I've come to think of "resurrection" as being that act of memory that lets us forever hold close the loved one(s) we have lost.

Thank you for these beautifully expressed words.

Ruth said...

Thank you, Pauline. Yes, love is all around, in this shape and that.

California Girl, Happy Easter! I know, it is hard for me to keep track of Easter every year now.

The Broad, I'm glad you found something good here during your contemplative mood. Sometimes I think there are no answers, only questions.

Ruth said...

Thanks a lot, Brendan. You and I know that brothers who've passed are still very much alive, in our love for them. Amazing how Bennett is alive to me in some ways he wasn't while he lived. Yes, here's to poetry month!

George, thanks so much. To live with death and life as a duet is to live with wisdom. May your risings be more than your fallings, my friend...but I do believe they are part of a whole.
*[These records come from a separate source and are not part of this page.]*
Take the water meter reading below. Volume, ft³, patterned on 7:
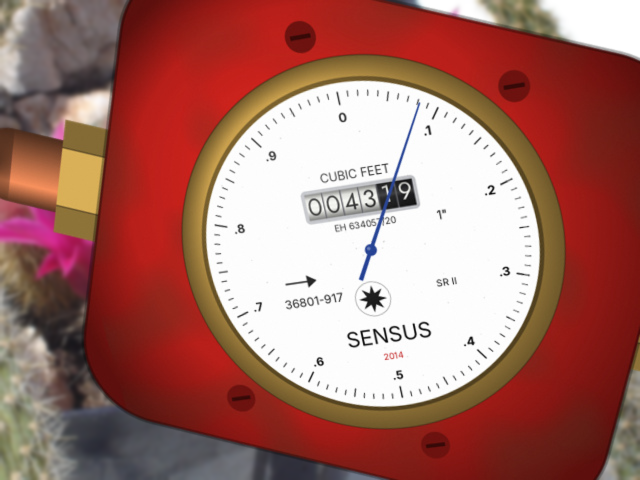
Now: 4319.08
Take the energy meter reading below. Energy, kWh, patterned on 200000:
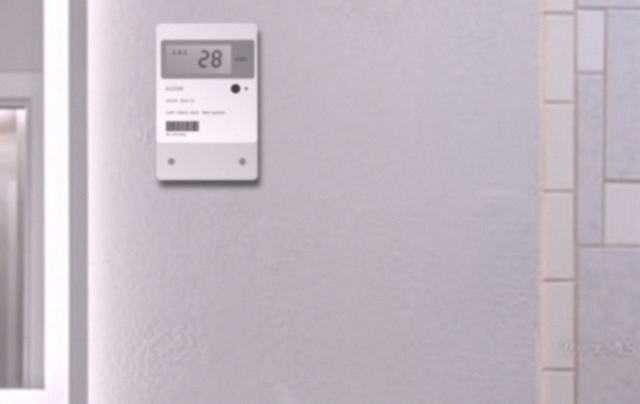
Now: 28
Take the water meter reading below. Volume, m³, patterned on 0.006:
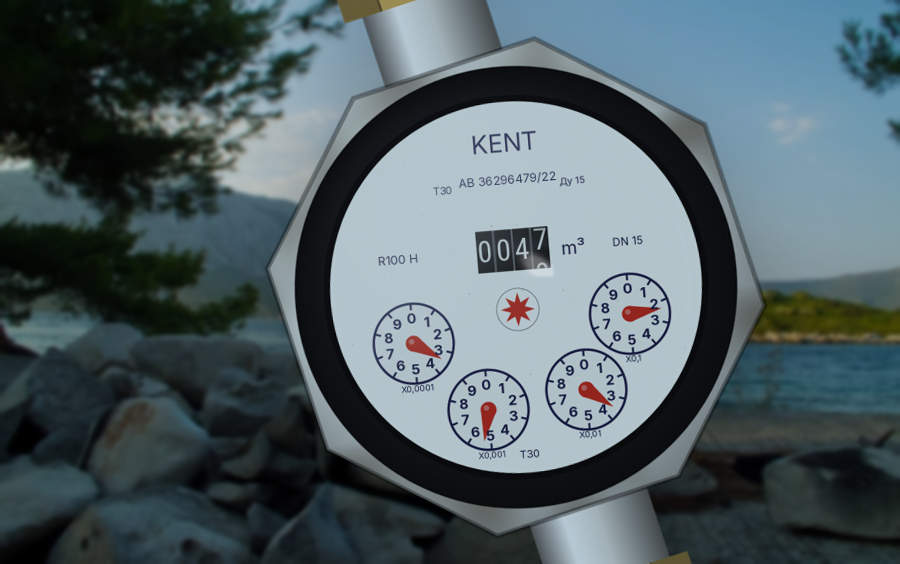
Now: 47.2353
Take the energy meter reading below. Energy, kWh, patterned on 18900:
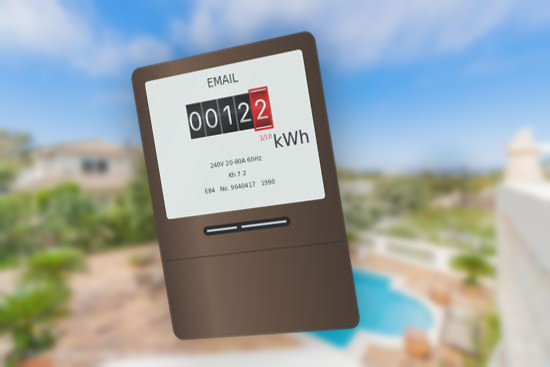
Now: 12.2
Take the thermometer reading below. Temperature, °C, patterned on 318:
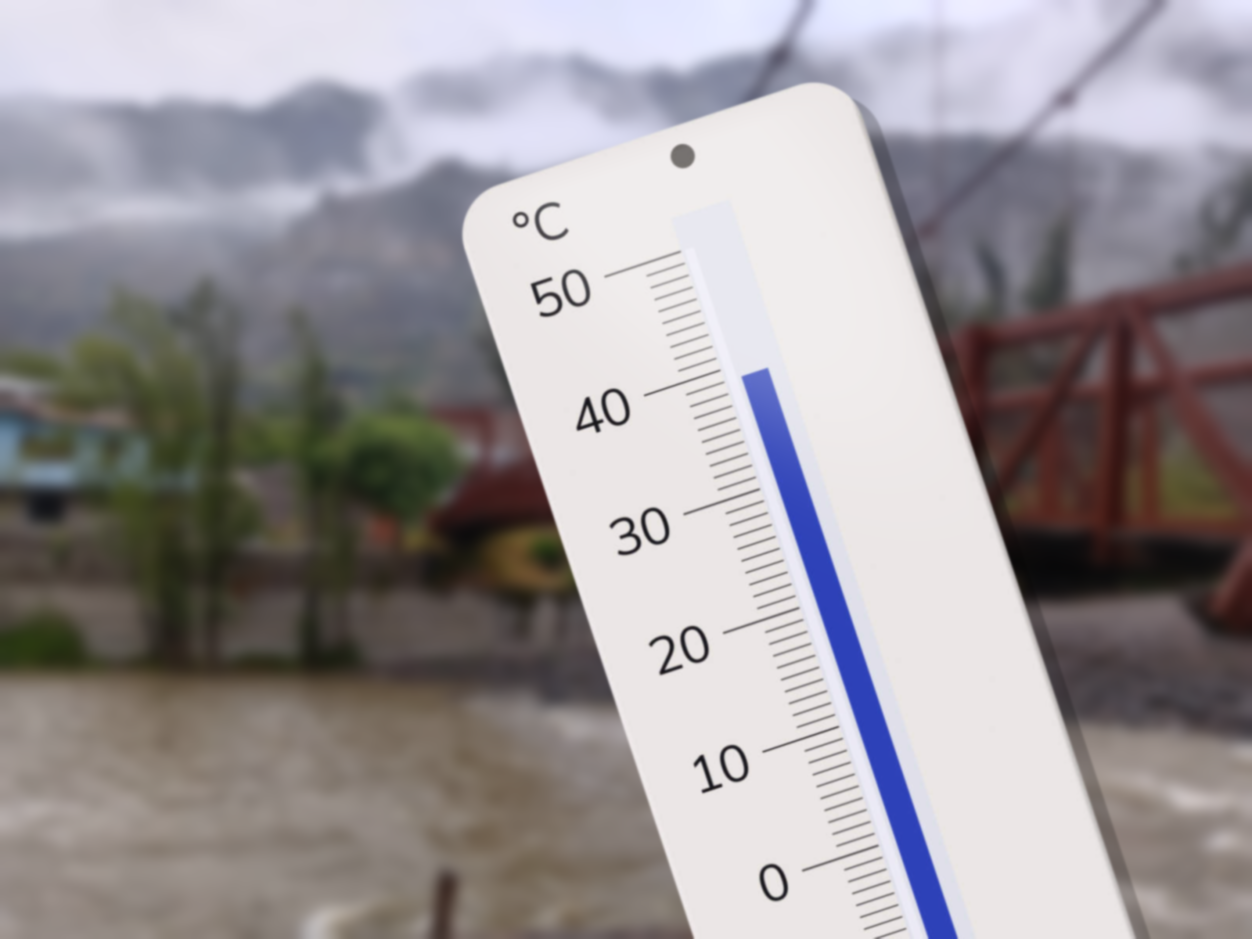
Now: 39
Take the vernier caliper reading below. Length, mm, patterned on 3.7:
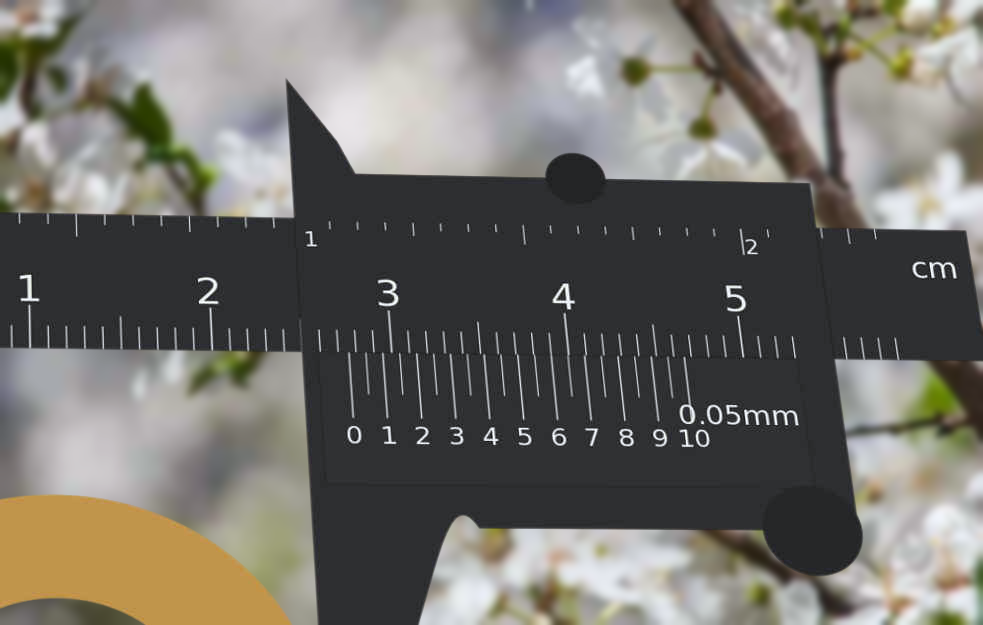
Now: 27.6
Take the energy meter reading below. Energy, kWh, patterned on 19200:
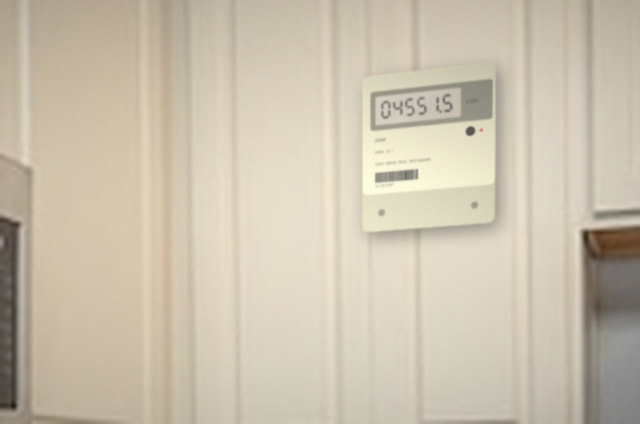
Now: 4551.5
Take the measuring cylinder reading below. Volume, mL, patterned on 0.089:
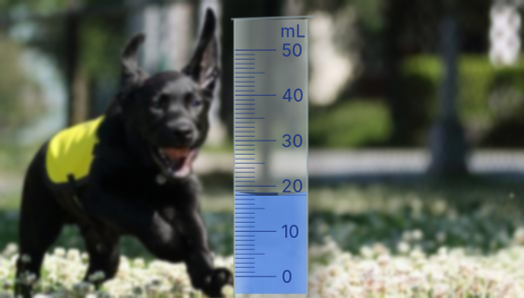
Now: 18
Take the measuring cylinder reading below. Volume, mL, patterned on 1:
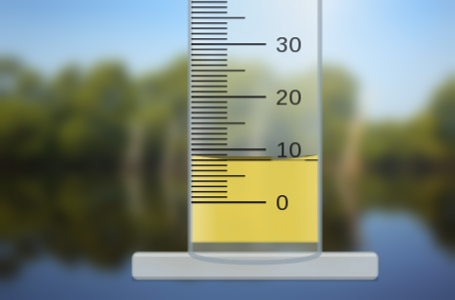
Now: 8
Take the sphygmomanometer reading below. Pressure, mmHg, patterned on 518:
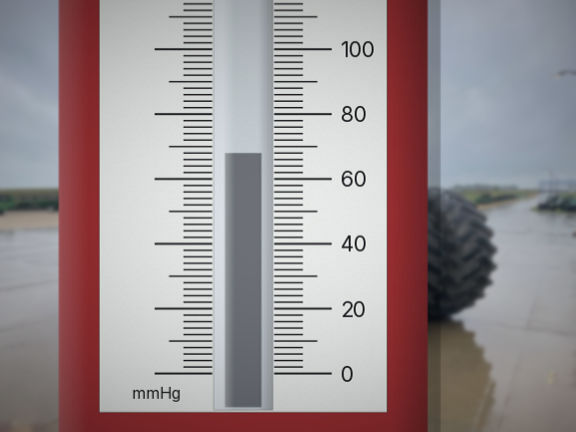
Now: 68
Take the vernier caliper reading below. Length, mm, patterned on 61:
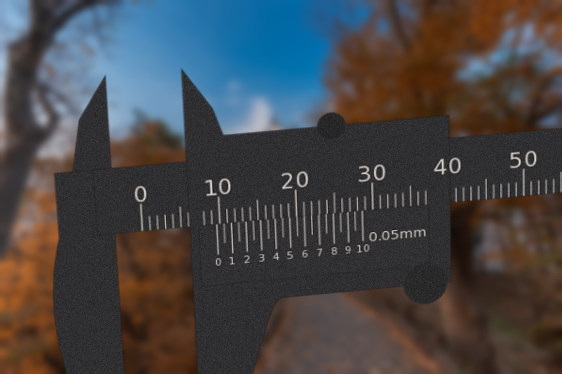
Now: 9.6
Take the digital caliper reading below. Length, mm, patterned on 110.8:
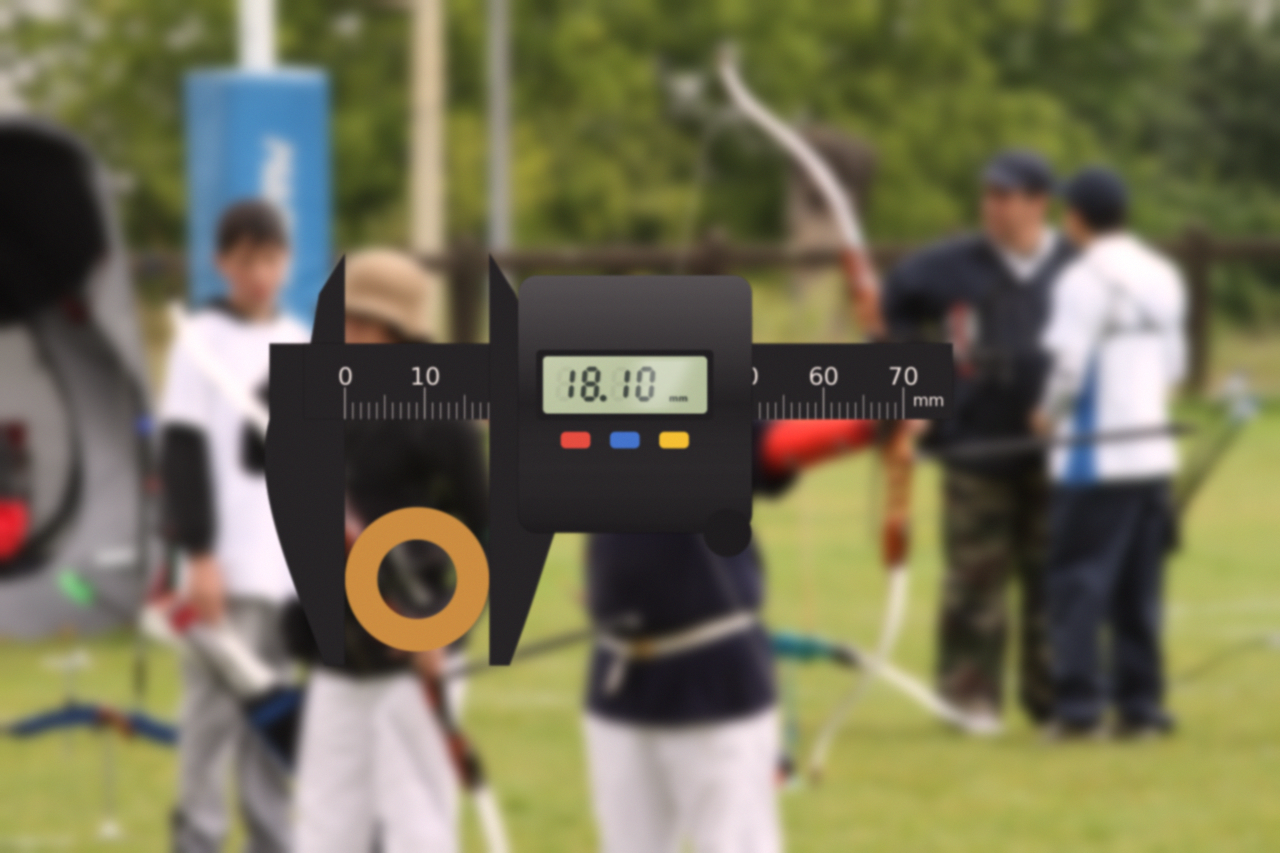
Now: 18.10
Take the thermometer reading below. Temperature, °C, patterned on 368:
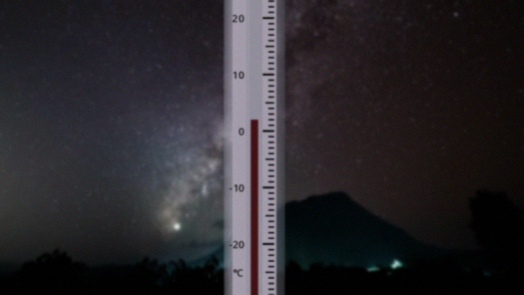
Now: 2
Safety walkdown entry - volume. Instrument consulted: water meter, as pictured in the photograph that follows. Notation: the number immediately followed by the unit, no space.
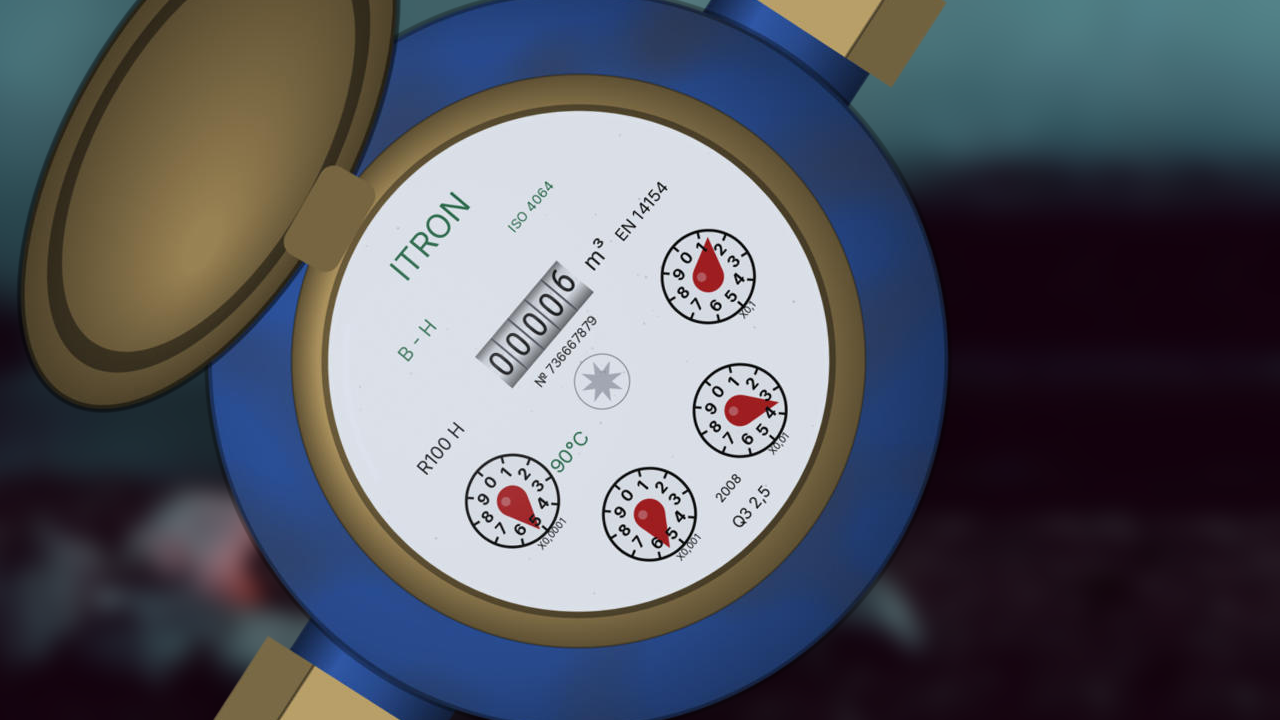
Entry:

Hedge, nature knows and does not need to talk about it, yet how beautifully, and sometimes terrifyingly, it tells us. Thanks for reading. Happy poetry month to you, my stellar poet-friend.

Ruth said...

Thank you, Miss Jane. Your account of your walk at my last post was transcendent, and I think something of it seeped through here.

erin, every morning is a new answer. I can start fresh, without fear, with more trust.

Thank you, Babs. :-)

Ruth said...

Nancy, thank you so much for your kind words!

Maureen, oh I am so sorry to hear about your sister's friend, gone too soon. Your concept of resurrection is beautiful. May your friend be alive for your sister and you and all her loved ones in the coming days. Be comforted by that love.

Loring Wirbel said...

Magnifique! Particularly with raccoon.

The Solitary Walker said...

Beautiful, Ruth. Death and resurrection, hand in hand.

Happy Easter.

Unknown said...

Ruth,
As is so often the case , I never have words. I cannot express how your art gives meaning to something I am feeling , or makes me feel something that I wish I could capture but am so grateful that of course, I can't.

And I'm about to watch your slideshow, and while it will no doubt make mine look so very amateur, I am more honoured that you take the time to see and hear me than I ever would be intimidated by your exquisite everything. ( okay , maybe just a little... :) )

Ginnie Hart said...

I know it's almost a week later but resurrection seems to be what spring is all about...for an entire season. I love that it's not just a day or a weekend. I love that Mother Nature tells her own sermon year after year....and that it "pulses through [us]."